In the Islamic understanding, the world’s creation and human life are meaningless if there is no Day of Judgement on which all deeds are accounted for and their doers recompensed.

It would however be a mistake to confine one’s understanding of this day within the context of what man knows as ‘reality’ in this world. The Quran is replete with references to a more real, unseen world – a world in which angels and demons exist – that becomes visible and ‘real’ to humans when they transcend the narrow confines of the corporeal realm and especially when they are resurrected with a new physical form. Nothing of the real world, including paradise and hellfire, is even close to what humans imagine them to be whilst in this world.

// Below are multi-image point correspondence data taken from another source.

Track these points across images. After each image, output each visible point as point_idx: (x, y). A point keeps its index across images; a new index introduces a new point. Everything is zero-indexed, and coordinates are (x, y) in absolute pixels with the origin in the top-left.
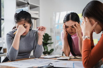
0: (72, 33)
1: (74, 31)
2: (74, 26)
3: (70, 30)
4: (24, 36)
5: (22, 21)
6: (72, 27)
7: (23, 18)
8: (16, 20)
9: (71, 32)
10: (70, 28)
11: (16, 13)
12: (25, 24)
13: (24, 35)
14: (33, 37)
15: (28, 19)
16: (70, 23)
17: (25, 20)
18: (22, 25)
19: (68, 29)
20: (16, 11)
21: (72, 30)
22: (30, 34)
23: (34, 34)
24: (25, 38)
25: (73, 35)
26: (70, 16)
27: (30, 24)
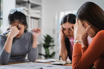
0: (70, 36)
1: (71, 34)
2: (71, 29)
3: (67, 33)
4: (19, 39)
5: (16, 22)
6: (70, 29)
7: (17, 19)
8: (9, 21)
9: (68, 35)
10: (67, 30)
11: (10, 14)
12: (18, 26)
13: (18, 37)
14: (28, 39)
15: (22, 21)
16: (68, 25)
17: (19, 21)
18: (16, 27)
19: (65, 32)
20: (10, 12)
21: (69, 32)
22: (25, 36)
23: (29, 36)
24: (19, 40)
25: (71, 38)
26: (68, 17)
27: (25, 26)
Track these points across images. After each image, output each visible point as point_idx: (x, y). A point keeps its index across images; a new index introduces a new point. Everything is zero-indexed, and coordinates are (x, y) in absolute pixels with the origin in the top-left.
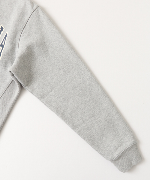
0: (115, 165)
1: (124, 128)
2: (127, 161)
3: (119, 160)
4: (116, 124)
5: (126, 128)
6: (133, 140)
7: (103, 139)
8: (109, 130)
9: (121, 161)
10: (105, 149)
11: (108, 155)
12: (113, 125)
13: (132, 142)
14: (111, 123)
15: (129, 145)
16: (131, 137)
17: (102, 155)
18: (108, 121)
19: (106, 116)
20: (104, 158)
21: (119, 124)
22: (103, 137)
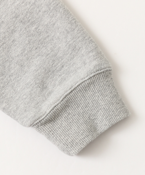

Muslim mystics describe our ability to know the hereafter like that of a foetus to know this world whilst in the womb, regardless of how intelligent it may be; and our emergence to a much vaster world on the Day of Judgement as comparable to our emergence into this world from the dark, limited world of the womb. And just as a foetus is already in this world yet incapable of witnessing the universe that surrounds it, because of its weak senses and being veiled by the womb, similarly, the ‘veil’ of the physical body and its limited senses prevent man from witnessing the real, unseen world that he is already part of.

Man must rely on his intellect, imagination, and life experiences to gain some realisation of all such matters of the unseen. And to aid this process, the Quran typically follows such rhetorical questions with an explanation as if to steer man toward making the right choices in this world that will, in turn, directly affect him in the hereafter when reality comes into full view.

[1] Nasr, Introduction to Sūrat al-Ḥāqqah.
[2] Alusi, 15/271; Qurtubi, 20/249; Tabrisi, 10/516 (from al-Thawrī).
[3] Nemuneh, 26/235.
[4] Tibyan, 10/94.
[5] And this is especially true for Meccan surahs whose first audience were mostly the polytheist Quraysh.